In fact, since promulgating the Marihuana Extract Rule the DEA has publicly backed off of its position two separate times and confirmed that CBD is not illegal unless its source (ie, marijuana) is illegal. The first time it backed off was in a “clarification” published on March 14, 2017 in which it said, “If a product consisted solely of parts of the cannabis plant excluded from the CSA definition of marijuana, such product would not be [illegal].” The second time it backed off was in its legal brief to the 9th Circuit in the new Hemp Industries case. Here are some quotes from its brief: “To the extent that a product consisting solely of exempt parts of the cannabis plant contained trace amounts of cannabinoids, such product would not be included in the new drug code.” (P.27) “DEA’s Rule does not control cannabinoids in their own right.” (P.25) “DEA is not seeking to schedule cannabinoids.” (P.29)

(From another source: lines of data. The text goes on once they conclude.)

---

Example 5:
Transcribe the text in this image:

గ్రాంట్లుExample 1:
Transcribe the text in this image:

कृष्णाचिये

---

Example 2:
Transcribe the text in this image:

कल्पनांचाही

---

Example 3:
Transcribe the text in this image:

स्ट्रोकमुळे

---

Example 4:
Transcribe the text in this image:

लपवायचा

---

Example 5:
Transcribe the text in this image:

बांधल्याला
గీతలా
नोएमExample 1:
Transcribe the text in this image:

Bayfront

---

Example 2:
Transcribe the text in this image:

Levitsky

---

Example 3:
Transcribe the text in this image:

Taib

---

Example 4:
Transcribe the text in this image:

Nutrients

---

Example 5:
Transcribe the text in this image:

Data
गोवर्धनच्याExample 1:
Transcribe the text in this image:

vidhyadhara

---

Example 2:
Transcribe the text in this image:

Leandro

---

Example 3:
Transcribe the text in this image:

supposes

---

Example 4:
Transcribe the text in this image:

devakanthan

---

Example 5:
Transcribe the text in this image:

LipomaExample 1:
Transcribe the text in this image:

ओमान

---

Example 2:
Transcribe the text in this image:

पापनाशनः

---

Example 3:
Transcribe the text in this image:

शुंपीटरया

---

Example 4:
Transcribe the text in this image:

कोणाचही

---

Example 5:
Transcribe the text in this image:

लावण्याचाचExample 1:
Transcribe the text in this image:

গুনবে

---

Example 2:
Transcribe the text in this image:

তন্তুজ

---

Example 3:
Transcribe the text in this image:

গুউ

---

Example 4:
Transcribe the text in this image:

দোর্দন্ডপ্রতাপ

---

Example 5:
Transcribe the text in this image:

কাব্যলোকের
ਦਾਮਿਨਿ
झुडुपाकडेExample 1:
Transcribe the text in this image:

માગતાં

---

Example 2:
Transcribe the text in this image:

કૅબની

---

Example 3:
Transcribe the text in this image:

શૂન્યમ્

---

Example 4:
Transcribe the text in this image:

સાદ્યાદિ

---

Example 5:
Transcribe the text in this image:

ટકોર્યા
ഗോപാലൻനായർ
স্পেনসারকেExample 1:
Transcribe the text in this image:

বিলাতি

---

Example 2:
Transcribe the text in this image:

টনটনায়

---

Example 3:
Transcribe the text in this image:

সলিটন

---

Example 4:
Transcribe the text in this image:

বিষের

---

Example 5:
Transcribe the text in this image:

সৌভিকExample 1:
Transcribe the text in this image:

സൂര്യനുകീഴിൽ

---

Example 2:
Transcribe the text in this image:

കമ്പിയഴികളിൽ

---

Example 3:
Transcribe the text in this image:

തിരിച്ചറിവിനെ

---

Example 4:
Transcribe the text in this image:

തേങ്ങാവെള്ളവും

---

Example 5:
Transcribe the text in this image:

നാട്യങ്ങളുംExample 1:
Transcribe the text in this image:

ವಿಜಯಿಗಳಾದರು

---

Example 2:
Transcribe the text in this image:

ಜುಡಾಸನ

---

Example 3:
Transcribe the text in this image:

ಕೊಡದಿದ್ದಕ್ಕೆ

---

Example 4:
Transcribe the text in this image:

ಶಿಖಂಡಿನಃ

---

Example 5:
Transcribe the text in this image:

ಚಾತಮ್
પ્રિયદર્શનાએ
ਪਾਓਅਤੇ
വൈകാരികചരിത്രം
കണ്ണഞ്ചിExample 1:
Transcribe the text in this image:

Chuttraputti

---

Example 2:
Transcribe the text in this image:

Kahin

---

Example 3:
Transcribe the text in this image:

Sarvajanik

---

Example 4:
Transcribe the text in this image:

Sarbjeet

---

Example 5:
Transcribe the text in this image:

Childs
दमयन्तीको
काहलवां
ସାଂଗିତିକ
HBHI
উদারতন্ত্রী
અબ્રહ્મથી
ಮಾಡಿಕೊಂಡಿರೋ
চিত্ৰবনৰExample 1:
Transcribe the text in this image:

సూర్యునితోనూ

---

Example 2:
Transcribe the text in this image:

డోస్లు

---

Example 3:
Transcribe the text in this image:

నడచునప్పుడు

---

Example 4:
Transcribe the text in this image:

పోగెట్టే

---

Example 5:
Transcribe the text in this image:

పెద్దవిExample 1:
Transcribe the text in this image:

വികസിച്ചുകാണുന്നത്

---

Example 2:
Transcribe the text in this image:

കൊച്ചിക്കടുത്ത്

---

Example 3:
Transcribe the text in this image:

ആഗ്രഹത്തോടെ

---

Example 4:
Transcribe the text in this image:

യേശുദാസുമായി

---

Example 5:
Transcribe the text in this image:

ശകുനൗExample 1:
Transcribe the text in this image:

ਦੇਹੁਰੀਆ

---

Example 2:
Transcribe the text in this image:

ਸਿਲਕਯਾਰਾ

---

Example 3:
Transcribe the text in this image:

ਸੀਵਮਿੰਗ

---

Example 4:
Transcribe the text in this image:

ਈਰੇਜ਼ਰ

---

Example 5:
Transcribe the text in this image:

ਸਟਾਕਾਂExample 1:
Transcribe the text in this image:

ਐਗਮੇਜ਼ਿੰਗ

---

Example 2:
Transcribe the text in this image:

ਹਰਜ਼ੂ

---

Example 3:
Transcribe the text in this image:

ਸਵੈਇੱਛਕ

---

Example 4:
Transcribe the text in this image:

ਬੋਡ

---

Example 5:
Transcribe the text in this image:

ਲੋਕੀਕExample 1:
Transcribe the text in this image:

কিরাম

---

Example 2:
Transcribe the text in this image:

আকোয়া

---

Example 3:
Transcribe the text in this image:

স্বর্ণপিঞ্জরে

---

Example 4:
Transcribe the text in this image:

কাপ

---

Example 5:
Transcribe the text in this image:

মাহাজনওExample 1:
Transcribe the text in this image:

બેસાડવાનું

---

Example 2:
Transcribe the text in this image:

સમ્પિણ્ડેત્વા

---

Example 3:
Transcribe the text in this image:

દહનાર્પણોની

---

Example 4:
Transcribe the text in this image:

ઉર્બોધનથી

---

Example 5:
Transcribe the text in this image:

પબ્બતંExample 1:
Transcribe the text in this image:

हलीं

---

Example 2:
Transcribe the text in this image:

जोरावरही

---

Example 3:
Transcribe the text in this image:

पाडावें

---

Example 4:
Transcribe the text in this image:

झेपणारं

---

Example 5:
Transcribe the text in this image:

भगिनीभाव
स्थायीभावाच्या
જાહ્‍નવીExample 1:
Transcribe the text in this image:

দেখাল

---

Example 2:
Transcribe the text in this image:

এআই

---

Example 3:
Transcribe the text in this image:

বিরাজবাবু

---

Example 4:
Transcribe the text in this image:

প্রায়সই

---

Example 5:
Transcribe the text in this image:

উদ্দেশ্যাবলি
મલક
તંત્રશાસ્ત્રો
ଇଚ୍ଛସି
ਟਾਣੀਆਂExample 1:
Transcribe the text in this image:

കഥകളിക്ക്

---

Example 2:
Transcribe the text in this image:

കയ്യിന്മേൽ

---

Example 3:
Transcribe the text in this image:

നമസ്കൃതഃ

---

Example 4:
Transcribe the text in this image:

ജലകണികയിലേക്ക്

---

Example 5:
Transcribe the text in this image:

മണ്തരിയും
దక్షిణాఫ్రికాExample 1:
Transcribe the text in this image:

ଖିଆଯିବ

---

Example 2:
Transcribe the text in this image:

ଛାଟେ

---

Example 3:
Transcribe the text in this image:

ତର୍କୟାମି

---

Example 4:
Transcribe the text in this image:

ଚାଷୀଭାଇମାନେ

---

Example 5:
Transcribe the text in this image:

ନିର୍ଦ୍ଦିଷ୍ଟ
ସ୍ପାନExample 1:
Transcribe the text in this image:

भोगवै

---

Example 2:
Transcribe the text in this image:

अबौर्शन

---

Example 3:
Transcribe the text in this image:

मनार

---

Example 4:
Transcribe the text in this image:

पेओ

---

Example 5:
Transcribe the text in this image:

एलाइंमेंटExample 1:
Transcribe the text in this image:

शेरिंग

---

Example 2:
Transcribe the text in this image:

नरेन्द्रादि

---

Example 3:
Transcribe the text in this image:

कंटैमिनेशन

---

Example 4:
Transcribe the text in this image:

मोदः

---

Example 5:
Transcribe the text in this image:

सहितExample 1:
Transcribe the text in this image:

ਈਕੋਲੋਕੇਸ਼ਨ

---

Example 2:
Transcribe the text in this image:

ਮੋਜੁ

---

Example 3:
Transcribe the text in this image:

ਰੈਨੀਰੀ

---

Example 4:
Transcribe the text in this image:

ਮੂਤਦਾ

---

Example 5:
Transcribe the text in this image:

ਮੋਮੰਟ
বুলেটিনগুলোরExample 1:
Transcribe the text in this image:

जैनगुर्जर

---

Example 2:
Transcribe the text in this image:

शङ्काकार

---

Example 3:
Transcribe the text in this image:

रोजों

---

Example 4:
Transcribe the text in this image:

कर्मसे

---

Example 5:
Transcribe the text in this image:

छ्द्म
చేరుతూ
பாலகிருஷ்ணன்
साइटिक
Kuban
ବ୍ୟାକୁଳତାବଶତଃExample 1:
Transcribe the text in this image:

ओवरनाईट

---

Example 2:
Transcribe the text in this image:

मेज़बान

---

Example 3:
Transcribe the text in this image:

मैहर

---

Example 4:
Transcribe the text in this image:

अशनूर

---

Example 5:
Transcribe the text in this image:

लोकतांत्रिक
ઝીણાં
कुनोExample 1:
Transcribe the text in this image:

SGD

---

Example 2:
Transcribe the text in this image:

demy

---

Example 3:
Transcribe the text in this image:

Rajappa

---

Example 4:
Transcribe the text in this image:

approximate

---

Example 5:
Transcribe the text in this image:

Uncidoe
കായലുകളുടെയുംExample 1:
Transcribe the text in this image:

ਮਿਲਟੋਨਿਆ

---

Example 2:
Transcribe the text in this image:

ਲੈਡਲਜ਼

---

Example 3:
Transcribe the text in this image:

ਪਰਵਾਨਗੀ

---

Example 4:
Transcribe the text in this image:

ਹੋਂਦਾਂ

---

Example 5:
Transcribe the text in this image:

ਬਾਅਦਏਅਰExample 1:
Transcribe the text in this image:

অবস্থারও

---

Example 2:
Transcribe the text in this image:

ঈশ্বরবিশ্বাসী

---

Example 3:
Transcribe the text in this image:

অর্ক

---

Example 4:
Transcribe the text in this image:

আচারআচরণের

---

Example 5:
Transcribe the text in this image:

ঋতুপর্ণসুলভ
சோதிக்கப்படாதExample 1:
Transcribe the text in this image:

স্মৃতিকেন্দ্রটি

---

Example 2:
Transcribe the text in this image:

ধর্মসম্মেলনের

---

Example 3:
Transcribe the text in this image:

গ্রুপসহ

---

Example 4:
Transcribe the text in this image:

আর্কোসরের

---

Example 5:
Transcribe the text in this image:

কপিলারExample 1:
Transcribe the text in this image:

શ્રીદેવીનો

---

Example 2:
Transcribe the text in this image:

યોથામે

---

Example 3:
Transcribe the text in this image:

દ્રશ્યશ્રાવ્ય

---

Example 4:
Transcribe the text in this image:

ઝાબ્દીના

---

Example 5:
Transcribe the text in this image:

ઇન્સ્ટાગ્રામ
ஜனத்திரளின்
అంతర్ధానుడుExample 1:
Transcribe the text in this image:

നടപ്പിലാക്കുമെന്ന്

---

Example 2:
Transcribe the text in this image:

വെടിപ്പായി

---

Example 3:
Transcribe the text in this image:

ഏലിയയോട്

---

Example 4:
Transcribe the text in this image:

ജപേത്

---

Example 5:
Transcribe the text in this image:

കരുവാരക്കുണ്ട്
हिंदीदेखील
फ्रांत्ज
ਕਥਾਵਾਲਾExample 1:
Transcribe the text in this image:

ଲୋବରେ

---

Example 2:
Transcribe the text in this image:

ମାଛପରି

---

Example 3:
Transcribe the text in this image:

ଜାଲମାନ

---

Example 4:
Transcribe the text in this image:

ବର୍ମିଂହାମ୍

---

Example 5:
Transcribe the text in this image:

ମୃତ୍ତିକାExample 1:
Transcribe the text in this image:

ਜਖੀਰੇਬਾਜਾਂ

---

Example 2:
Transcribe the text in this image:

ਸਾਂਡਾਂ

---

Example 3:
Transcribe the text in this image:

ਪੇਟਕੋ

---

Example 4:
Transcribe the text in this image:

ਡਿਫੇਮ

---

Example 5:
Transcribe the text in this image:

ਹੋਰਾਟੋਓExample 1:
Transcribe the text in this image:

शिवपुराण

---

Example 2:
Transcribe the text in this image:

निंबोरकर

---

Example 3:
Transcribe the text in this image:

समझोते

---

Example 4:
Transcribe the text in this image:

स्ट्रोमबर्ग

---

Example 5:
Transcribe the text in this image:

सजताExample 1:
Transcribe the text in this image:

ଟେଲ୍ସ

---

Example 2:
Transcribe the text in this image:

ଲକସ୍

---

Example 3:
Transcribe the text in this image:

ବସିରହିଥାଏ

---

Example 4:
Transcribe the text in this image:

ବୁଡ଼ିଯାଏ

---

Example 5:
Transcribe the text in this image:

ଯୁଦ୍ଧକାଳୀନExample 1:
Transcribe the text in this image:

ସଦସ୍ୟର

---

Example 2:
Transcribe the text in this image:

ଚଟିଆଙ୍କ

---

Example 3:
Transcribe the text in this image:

Briefs in the new Hemp Industries case have been filed by all parties. As of this writing oral arguments have not been scheduled. Although there is no way to guess how the Court will rule there are good reasons to think that it will rule in favor of the Hemp Industries Association and strike down the Marihuana Extract Rule.

CBD derived from lawful hemp is itself legal. Even the DEA begrudgingly admits that this is true. But this begs the question: Under what circumstances is hemp legal? Although significant grey area surrounds this question, there are two circumstances when we can reliably assert that a particular hemp crop is lawful: (1) when the hemp is cultivated in accordance with the 2014 US Farm Act (Domestic Hemp), and (2) when the hemp is non-psychoactive and imported into the US (Imported Hemp). With respect to Domestic Hemp the primary obstacle is determining the circumstances under which a particular state may prosecute for possession and use under its own laws. With respect to Imported Hemp the primary issue is whether the whole plant is lawful or just the stalks, non-germinating seeds, and other “excepted” parts of the cannabis plant. These are the cutting edge questions of CBD law that lawyers and the industry currently struggle to resolve. I sincerely hope that the 9th Circuit will address and resolve them in a way that clarifies some of the ambiguities and unanswered questions currently surrounding CBD. Only time will tell.

Rod Kight is a lawyer based in Asheville, NC. He is licensed in North Carolina and Oregon and represents legal cannabis businesses. You can contact him by clicking here.

Posted: 9-5-2017

3 comments on “Rod publishes article on CBD in the Cannabis Law JournalAdd yours →

  1. Good article – thanks for publishing. On a related note there is another threat looking which is the World Health Organization’s proposal to control CBD (cannabidiol) specifically. If the WHO/UN decide to control CBG would make this make it easier for the DEA to add CBD to the US Schedules (e.g. in order to comply with their international treaty obligations)?

    (final day to submit feedback to the FDA on this looming threat: http://www.saveourcbd.com)

    1. Thanks for your comments, Alastair. I agree with you that it is vitally important for everyone who cares about CBD to comment on the FDA’s site asap. As for the WHO issue, I think that the DEA will be stuck with the ruling from 9th Circuit in the pending HIA v. DEA case- whatever that ruling turns out to be.